● TASK DETAILS
Update the rows below by changing every "Reading" to "Result" and leaving all other text as it is.

● MATERIALS PROVIDED
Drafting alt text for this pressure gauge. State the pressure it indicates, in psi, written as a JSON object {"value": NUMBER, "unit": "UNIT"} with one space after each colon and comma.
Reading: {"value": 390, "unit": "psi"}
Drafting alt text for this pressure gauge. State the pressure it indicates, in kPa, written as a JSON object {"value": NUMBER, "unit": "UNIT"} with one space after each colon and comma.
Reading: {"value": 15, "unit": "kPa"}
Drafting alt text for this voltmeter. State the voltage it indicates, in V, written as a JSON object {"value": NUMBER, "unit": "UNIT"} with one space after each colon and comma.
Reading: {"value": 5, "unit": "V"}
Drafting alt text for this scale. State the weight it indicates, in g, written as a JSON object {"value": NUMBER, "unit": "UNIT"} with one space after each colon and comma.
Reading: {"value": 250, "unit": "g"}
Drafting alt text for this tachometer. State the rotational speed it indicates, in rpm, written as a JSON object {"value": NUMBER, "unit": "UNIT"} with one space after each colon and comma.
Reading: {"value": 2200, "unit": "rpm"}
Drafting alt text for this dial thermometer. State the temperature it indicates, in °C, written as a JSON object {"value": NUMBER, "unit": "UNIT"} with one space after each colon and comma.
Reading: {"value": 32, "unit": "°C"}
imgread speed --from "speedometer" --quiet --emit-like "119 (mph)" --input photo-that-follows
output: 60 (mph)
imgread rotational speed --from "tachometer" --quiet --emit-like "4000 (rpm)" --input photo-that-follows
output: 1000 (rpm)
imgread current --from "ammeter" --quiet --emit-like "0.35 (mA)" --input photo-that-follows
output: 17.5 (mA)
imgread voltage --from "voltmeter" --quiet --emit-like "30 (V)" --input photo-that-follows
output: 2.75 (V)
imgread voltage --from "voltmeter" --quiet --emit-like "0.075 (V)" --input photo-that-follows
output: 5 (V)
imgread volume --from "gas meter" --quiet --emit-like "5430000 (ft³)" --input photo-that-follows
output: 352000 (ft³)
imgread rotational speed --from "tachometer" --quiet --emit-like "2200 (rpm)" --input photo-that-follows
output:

● EXERCISE RESPONSE
Drafting alt text for this pressure gauge. State the pressure it indicates, in psi, written as a JSON object {"value": NUMBER, "unit": "UNIT"} with one space after each colon and comma.
Result: {"value": 390, "unit": "psi"}
Drafting alt text for this pressure gauge. State the pressure it indicates, in kPa, written as a JSON object {"value": NUMBER, "unit": "UNIT"} with one space after each colon and comma.
Result: {"value": 15, "unit": "kPa"}
Drafting alt text for this voltmeter. State the voltage it indicates, in V, written as a JSON object {"value": NUMBER, "unit": "UNIT"} with one space after each colon and comma.
Result: {"value": 5, "unit": "V"}
Drafting alt text for this scale. State the weight it indicates, in g, written as a JSON object {"value": NUMBER, "unit": "UNIT"} with one space after each colon and comma.
Result: {"value": 250, "unit": "g"}
Drafting alt text for this tachometer. State the rotational speed it indicates, in rpm, written as a JSON object {"value": NUMBER, "unit": "UNIT"} with one space after each colon and comma.
Result: {"value": 2200, "unit": "rpm"}
Drafting alt text for this dial thermometer. State the temperature it indicates, in °C, written as a JSON object {"value": NUMBER, "unit": "UNIT"} with one space after each colon and comma.
Result: {"value": 32, "unit": "°C"}
imgread speed --from "speedometer" --quiet --emit-like "119 (mph)" --input photo-that-follows
output: 60 (mph)
imgread rotational speed --from "tachometer" --quiet --emit-like "4000 (rpm)" --input photo-that-follows
output: 1000 (rpm)
imgread current --from "ammeter" --quiet --emit-like "0.35 (mA)" --input photo-that-follows
output: 17.5 (mA)
imgread voltage --from "voltmeter" --quiet --emit-like "30 (V)" --input photo-that-follows
output: 2.75 (V)
imgread voltage --from "voltmeter" --quiet --emit-like "0.075 (V)" --input photo-that-follows
output: 5 (V)
imgread volume --from "gas meter" --quiet --emit-like "5430000 (ft³)" --input photo-that-follows
output: 352000 (ft³)
imgread rotational speed --from "tachometer" --quiet --emit-like "2200 (rpm)" --input photo-that-follows
output:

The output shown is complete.